Kritik keras datang dari berbagai kalangan. Salah satunya disampaikan Hamis Souwakil, Aktivis Hukum Maluku – Jakarta, yang menyoroti aspek legalitas dan risiko hukum dari kebijakan tersebut.
“Pemindahan gaji ASN tanpa dasar hukum seperti PKS atau regulasi kepala daerah merupakan pelanggaran administratif yang serius. Ini bisa menjadi temuan fatal dalam audit BPK karena menyangkut penggunaan dana APBD di luar prosedur,” tegas Hamis Souwakil kepada media, Selasa (5/8/2025).
Ia menambahkan, pengelolaan keuangan daerah harus tunduk pada prinsip transparansi, akuntabilitas, dan kehati-hatian sebagaimana diatur dalam UU Nomor 17 Tahun 2003 tentang Keuangan Negara dan UU Nomor 1 Tahun 2004 tentang Perbendaharaan Negara.

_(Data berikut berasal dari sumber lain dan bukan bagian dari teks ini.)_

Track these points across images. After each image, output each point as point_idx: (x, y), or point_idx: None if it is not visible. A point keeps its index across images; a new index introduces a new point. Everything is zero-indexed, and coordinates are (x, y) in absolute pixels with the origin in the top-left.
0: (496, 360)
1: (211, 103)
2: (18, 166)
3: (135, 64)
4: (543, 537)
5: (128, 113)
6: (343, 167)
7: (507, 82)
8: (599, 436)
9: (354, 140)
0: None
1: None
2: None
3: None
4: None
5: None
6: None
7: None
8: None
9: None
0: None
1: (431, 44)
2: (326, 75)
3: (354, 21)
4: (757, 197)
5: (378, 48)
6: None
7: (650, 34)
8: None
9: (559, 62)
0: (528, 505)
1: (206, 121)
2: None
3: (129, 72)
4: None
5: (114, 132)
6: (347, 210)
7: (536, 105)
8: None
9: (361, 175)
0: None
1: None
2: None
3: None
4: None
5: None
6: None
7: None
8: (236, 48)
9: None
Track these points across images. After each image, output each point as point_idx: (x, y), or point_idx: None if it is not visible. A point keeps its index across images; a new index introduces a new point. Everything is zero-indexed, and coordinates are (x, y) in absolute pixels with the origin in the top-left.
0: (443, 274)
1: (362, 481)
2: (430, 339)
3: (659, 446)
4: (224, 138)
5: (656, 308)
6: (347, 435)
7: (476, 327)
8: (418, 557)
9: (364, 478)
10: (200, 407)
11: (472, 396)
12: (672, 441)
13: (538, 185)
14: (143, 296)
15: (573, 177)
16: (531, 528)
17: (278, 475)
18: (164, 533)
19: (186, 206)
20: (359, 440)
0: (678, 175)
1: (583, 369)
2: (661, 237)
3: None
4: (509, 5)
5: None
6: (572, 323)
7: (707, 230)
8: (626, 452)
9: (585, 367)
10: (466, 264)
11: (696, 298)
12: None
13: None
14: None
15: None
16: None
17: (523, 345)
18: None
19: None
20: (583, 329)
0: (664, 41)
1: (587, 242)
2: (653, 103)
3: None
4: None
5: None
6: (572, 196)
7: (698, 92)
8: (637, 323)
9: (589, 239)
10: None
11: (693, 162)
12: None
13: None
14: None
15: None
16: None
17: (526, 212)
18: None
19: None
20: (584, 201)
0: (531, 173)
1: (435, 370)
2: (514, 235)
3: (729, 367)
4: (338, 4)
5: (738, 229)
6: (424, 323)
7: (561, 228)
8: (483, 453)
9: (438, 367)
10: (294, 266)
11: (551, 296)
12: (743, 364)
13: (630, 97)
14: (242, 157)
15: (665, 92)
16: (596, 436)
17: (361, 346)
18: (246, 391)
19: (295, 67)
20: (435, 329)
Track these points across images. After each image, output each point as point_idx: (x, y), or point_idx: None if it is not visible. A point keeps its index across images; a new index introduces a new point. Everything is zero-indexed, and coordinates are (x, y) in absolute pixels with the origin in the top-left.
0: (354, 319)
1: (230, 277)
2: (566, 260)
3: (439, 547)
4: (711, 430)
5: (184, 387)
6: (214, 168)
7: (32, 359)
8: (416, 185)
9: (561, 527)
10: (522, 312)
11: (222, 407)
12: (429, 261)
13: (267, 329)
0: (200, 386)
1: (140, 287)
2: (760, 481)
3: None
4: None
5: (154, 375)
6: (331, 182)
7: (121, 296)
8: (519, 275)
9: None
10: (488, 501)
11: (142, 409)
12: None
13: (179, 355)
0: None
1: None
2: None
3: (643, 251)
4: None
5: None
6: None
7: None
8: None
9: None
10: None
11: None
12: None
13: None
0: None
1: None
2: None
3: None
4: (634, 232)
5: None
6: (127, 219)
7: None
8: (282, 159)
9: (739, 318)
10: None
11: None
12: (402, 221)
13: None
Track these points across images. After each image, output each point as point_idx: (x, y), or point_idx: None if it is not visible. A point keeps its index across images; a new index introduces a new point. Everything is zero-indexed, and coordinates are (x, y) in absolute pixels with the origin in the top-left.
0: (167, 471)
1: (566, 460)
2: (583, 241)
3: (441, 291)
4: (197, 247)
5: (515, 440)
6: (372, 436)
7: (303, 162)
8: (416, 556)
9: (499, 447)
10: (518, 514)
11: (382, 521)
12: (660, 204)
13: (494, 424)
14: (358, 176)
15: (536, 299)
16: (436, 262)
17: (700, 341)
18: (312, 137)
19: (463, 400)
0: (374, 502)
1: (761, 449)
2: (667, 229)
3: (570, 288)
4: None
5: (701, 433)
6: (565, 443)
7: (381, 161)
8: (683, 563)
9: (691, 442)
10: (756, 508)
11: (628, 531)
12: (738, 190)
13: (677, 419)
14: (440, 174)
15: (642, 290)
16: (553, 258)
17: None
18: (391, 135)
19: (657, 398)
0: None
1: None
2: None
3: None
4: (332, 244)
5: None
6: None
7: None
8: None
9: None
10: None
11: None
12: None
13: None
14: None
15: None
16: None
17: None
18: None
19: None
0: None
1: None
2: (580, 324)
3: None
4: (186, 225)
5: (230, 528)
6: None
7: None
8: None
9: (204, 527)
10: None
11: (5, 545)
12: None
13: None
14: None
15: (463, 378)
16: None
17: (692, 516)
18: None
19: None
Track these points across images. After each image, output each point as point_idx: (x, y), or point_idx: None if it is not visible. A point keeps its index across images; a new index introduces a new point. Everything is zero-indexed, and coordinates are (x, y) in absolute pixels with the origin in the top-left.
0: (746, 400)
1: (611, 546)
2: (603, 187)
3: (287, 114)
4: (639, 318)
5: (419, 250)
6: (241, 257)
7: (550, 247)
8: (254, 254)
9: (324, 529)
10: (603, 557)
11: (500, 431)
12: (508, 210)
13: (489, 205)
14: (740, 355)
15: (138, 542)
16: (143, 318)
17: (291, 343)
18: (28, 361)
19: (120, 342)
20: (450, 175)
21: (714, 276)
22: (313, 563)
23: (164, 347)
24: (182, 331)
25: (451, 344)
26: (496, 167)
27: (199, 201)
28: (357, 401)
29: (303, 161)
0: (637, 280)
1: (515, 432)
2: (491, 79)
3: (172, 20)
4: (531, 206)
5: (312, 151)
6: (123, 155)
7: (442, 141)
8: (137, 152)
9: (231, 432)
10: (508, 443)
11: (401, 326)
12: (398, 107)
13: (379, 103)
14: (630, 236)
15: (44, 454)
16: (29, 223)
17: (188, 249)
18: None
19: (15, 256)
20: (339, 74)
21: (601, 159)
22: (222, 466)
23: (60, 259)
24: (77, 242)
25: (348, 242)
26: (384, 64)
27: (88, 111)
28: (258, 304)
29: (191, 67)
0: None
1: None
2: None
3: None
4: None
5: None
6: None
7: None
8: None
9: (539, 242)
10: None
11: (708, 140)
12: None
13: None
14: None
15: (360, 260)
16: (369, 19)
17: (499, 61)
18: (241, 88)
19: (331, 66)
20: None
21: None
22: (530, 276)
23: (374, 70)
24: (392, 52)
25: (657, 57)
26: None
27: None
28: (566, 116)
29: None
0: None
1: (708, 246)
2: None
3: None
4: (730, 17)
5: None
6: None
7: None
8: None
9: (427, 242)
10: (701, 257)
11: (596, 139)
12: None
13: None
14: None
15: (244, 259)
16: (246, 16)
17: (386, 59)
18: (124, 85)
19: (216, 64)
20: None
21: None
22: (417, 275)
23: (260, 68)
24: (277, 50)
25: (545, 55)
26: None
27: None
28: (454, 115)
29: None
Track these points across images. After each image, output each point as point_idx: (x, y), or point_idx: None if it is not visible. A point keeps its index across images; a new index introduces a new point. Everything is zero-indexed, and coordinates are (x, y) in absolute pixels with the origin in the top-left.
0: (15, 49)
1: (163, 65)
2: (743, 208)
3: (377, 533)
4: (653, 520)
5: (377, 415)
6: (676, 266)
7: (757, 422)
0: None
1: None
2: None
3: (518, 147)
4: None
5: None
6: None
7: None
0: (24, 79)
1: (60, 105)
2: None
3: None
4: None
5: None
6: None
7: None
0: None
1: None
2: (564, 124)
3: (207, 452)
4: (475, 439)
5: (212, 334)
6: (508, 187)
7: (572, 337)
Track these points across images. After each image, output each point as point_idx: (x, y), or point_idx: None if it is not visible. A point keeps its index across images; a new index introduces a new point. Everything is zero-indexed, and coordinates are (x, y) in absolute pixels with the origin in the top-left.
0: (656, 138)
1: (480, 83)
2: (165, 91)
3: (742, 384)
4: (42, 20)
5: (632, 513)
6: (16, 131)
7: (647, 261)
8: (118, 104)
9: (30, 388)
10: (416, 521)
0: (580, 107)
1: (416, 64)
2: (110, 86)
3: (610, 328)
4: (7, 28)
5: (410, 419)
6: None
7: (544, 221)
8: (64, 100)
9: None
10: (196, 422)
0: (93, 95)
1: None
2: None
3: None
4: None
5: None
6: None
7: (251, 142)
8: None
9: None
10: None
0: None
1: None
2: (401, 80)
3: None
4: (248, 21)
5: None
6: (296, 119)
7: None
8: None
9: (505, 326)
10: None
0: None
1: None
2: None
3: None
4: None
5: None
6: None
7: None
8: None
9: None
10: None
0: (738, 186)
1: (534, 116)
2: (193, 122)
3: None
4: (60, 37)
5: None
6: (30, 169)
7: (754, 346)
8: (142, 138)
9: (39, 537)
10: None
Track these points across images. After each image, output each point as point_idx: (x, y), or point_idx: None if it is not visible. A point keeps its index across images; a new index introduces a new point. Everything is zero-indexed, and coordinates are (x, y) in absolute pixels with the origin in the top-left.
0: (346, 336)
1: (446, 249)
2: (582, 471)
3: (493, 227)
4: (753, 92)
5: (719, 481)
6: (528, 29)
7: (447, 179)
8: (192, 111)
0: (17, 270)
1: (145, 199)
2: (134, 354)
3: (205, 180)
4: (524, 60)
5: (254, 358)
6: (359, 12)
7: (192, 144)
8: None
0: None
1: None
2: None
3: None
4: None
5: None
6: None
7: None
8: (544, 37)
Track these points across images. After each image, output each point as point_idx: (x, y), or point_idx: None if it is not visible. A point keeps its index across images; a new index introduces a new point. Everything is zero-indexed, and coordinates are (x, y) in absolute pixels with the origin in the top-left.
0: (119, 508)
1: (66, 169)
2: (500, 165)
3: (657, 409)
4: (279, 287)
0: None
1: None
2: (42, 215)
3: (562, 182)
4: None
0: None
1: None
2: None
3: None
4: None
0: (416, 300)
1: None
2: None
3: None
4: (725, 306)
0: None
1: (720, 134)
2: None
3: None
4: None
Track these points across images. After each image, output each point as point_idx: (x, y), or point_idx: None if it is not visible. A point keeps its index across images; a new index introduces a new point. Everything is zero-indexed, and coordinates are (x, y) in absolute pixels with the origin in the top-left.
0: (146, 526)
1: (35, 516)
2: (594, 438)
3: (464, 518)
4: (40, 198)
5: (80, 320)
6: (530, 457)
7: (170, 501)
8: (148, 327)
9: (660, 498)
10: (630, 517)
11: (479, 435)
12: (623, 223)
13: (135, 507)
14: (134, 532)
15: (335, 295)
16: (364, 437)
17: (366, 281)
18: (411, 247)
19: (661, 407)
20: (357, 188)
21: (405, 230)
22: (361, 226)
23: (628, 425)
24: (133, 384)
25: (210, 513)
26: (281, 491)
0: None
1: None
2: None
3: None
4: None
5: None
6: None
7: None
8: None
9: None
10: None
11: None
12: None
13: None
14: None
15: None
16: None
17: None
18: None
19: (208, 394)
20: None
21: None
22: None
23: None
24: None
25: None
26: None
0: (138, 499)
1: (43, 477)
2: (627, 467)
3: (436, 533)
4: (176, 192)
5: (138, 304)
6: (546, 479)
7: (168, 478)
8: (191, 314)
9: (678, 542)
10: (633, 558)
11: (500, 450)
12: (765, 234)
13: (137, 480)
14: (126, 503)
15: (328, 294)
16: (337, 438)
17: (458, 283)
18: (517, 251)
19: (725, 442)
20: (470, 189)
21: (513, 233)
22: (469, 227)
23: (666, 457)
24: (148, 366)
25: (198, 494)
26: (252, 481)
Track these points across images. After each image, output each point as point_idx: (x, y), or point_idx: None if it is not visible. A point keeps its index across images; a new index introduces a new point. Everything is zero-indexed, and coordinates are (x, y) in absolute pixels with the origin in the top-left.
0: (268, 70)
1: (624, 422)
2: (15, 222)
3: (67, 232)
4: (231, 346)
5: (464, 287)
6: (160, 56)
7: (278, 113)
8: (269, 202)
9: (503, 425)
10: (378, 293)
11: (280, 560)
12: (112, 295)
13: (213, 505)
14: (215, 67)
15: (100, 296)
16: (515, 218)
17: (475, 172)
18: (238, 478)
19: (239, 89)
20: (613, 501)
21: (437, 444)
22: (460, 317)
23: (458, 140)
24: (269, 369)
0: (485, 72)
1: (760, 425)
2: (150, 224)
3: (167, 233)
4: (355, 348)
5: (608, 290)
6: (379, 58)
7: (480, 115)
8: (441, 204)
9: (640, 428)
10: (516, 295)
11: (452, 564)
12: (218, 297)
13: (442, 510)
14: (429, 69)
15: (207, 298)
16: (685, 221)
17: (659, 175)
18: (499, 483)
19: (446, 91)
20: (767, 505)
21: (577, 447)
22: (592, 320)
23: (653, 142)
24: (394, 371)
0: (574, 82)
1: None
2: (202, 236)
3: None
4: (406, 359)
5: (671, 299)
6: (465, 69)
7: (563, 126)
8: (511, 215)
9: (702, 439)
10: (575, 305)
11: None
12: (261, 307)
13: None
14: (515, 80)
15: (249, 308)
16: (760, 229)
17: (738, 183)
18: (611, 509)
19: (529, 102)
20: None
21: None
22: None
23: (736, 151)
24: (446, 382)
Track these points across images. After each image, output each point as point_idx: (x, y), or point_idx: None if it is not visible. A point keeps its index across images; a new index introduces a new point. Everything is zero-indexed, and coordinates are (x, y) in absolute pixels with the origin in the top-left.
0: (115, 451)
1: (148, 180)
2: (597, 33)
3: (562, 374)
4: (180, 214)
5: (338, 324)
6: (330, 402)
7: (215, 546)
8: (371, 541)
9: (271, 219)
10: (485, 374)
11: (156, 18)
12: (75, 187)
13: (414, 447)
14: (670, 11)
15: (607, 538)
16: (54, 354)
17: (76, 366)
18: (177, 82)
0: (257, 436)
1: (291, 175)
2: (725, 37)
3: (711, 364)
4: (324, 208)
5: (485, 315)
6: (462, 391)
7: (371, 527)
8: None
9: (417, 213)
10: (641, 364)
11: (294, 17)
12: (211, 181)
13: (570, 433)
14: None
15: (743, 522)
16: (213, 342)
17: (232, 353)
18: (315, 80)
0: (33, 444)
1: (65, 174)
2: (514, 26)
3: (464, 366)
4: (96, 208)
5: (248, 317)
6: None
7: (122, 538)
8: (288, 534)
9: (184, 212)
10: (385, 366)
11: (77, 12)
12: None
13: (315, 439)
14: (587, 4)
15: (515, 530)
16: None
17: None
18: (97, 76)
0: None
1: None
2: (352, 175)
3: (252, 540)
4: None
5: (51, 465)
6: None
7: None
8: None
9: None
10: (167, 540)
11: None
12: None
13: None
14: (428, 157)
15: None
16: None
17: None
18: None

Kredit ASN Bukan Alasan Hukum
Pemkab berdalih bahwa pemindahan ini dilakukan untuk menanggulangi kredit macet ASN di Bank Maluku-Malut. Namun, alasan ini dinilai keliru dan tidak memiliki dasar hukum.
“Kredit ASN adalah hubungan perdata antara pegawai dan bank. Tidak ada dasar hukum yang membolehkan Pemkab mengintervensi kontrak perorangan tersebut dengan kebijakan pemindahan massal,” jelas Hamis Souwakil.
Ia menegaskan bahwa UU Nomor 23 Tahun 2014 tentang Pemerintahan Daerah maupun UU ASN tidak memberi kewenangan kepada bupati untuk mengatur urusan perbankan pribadi ASN.
Langgar Prinsip Perbankan dan Etika Kepatutan
Langkah Pemkab juga dinilai melanggar prinsip kehati-hatian di sektor perbankan karena tidak melibatkan PKS antar bank, sebagaimana diwajibkan oleh peraturan OJK dan Bank Indonesia. Hal ini berpotensi menjadi pelanggaran tata kelola jika dana publik dikelola di luar mekanisme resmi antar institusi keuangan.
Tak hanya itu, dugaan aliran dana sebesar Rp300 juta dari BPR Modern Ekspres ke kas daerah memunculkan kecurigaan publik tentang kemungkinan adanya konflik kepentingan atau keberpihakan terhadap korporasi tertentu.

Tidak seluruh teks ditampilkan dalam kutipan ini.